[Start of Attachment]
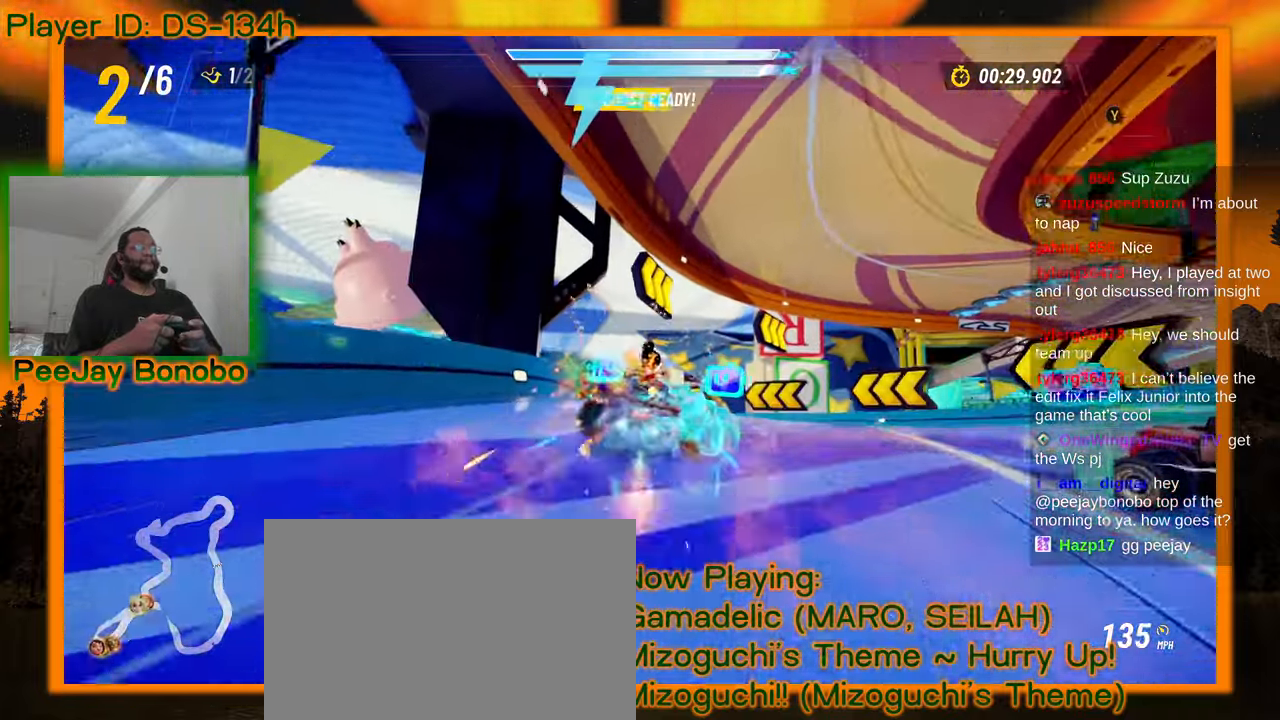
{"dt_ms": 500, "buttons": [], "left_stick": "center", "events": [[66, "left_stick", "up-left"], [266, "left_stick", "center"]]}
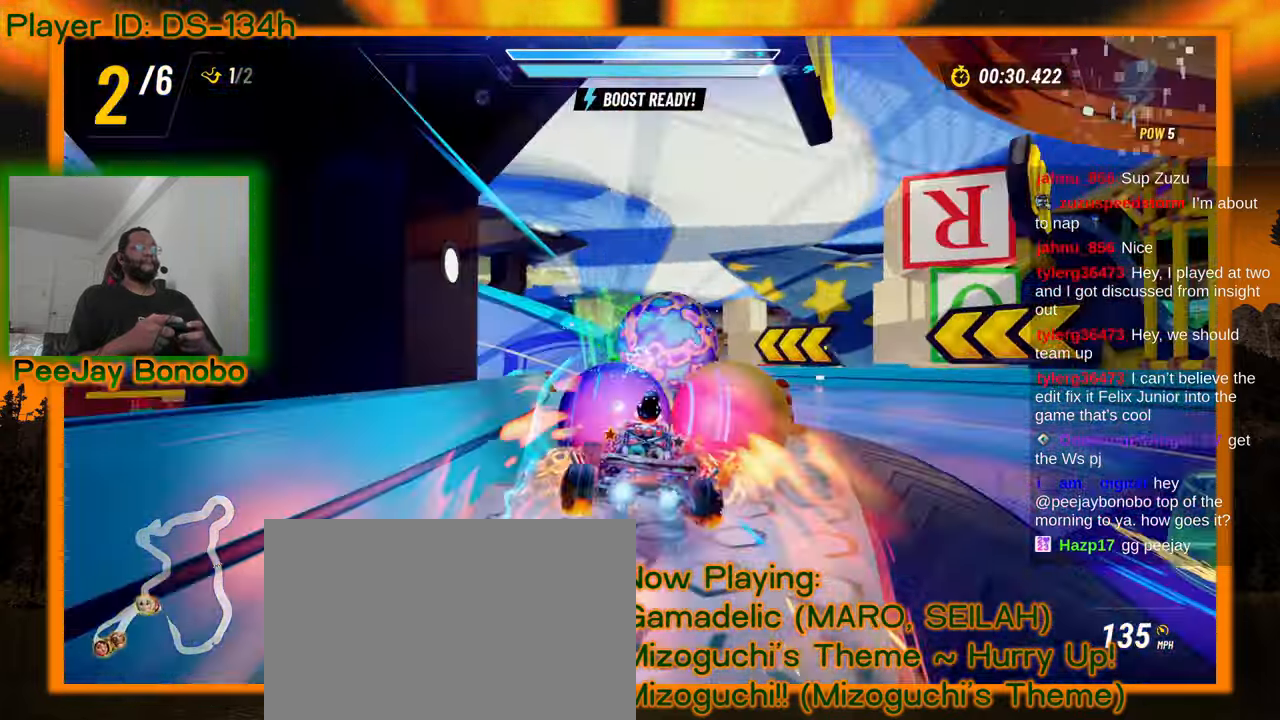
{"dt_ms": 500, "buttons": [], "left_stick": "center", "events": [[33, "left_stick", "left"], [383, "left_stick", "center"]]}
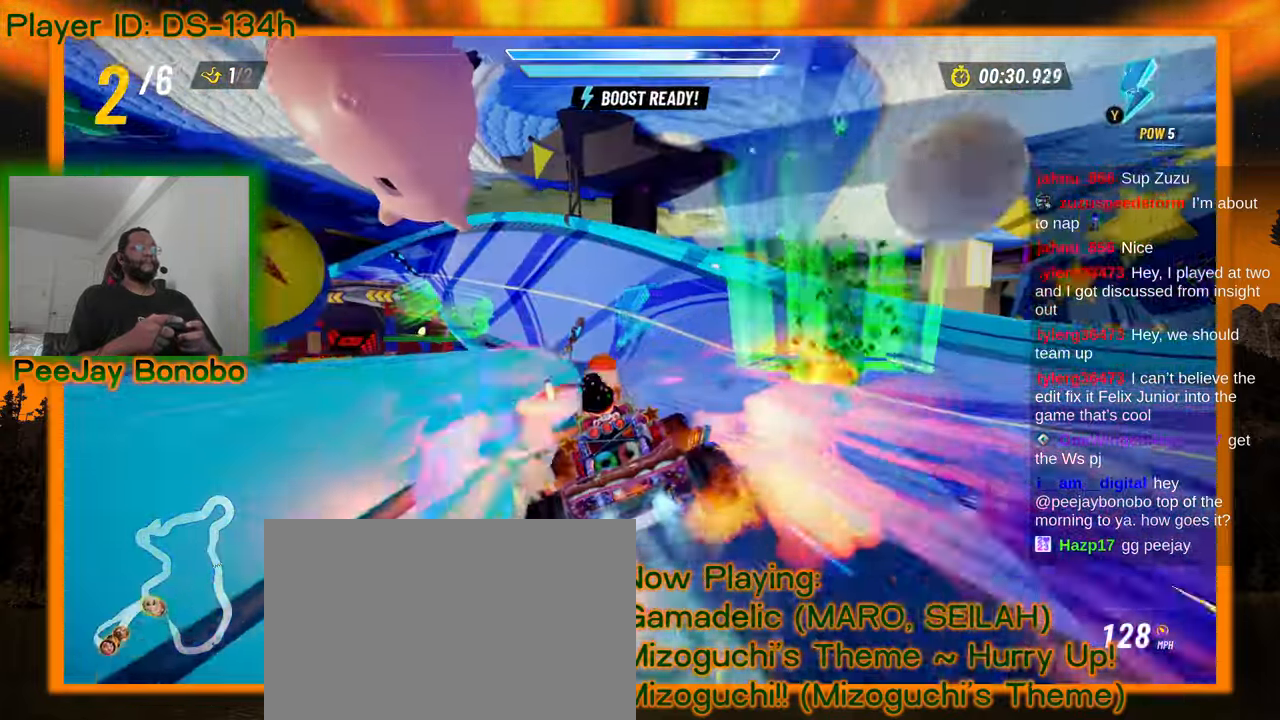
{"dt_ms": 1000, "buttons": [], "left_stick": "center"}
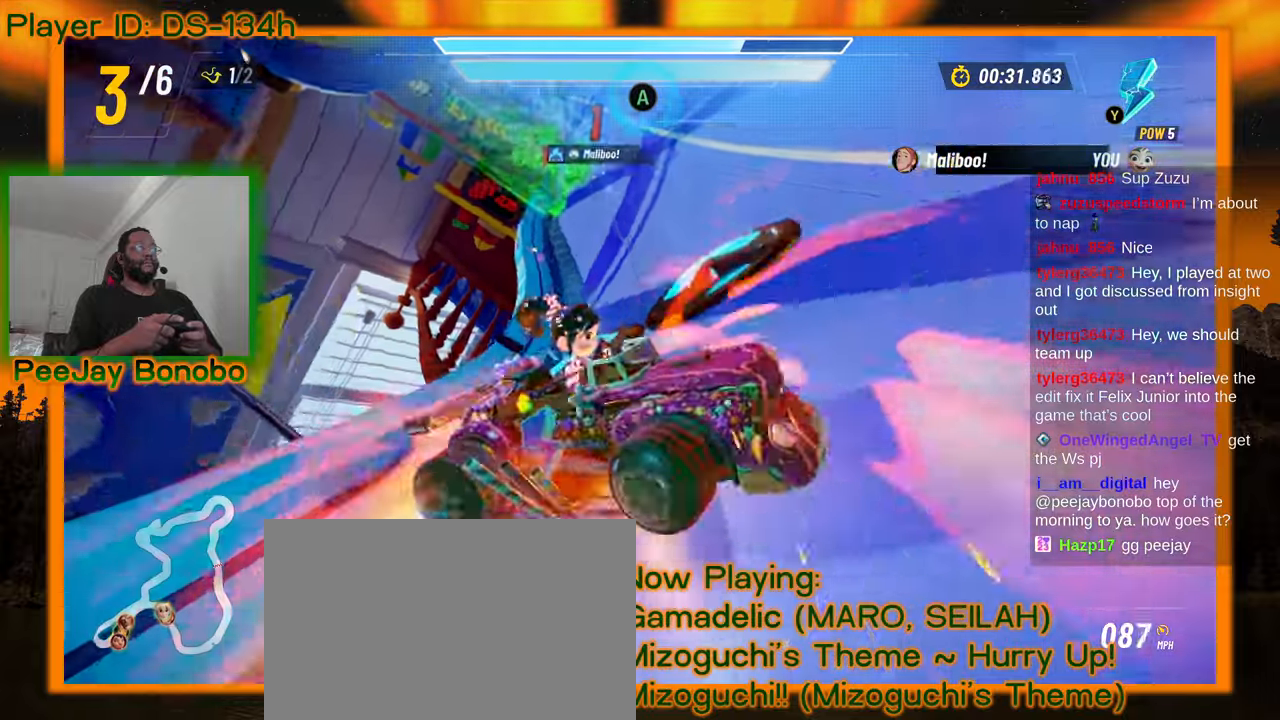
{"dt_ms": 500, "buttons": [], "left_stick": "center", "events": [[233, "left_stick", "right"], [466, "left_stick", "center"]]}
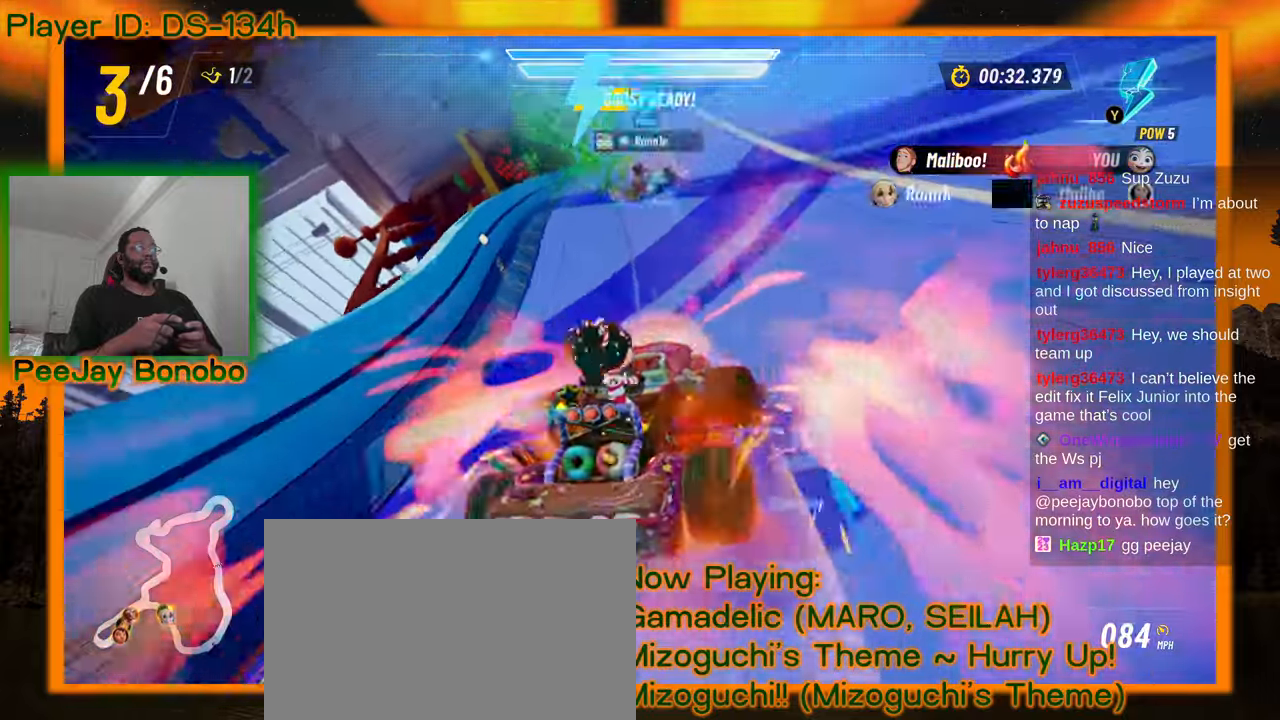
{"dt_ms": 1000, "buttons": [], "left_stick": "center"}
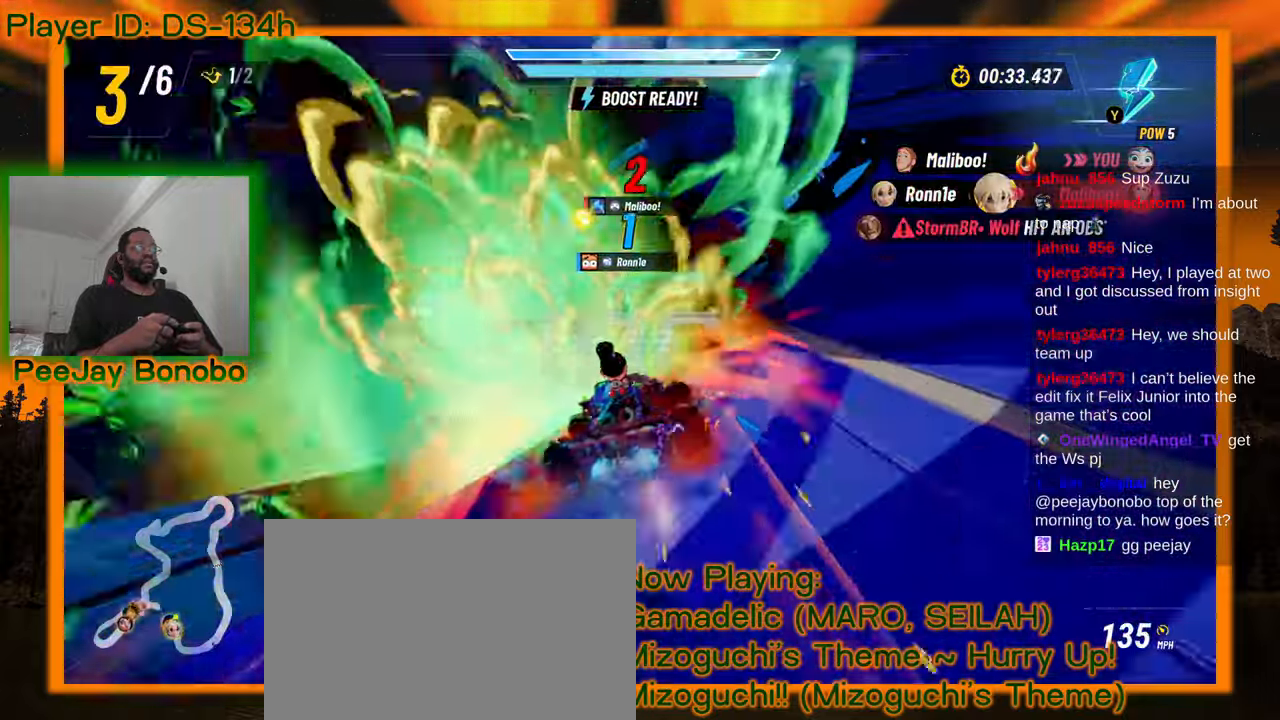
{"dt_ms": 500, "buttons": [], "left_stick": "center", "events": []}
[End of Attachment]
* **Exercise objective**
Could you reproduce all of the data above exactly and skip any image?

* **Expected answer**
{"dt_ms": 500, "buttons": [], "left_stick": "center", "events": [[66, "left_stick", "up-left"], [266, "left_stick", "center"]]}
{"dt_ms": 500, "buttons": [], "left_stick": "center", "events": [[33, "left_stick", "left"], [383, "left_stick", "center"]]}
{"dt_ms": 1000, "buttons": [], "left_stick": "center"}
{"dt_ms": 500, "buttons": [], "left_stick": "center", "events": [[233, "left_stick", "right"], [466, "left_stick", "center"]]}
{"dt_ms": 1000, "buttons": [], "left_stick": "center"}
{"dt_ms": 500, "buttons": [], "left_stick": "center", "events": []}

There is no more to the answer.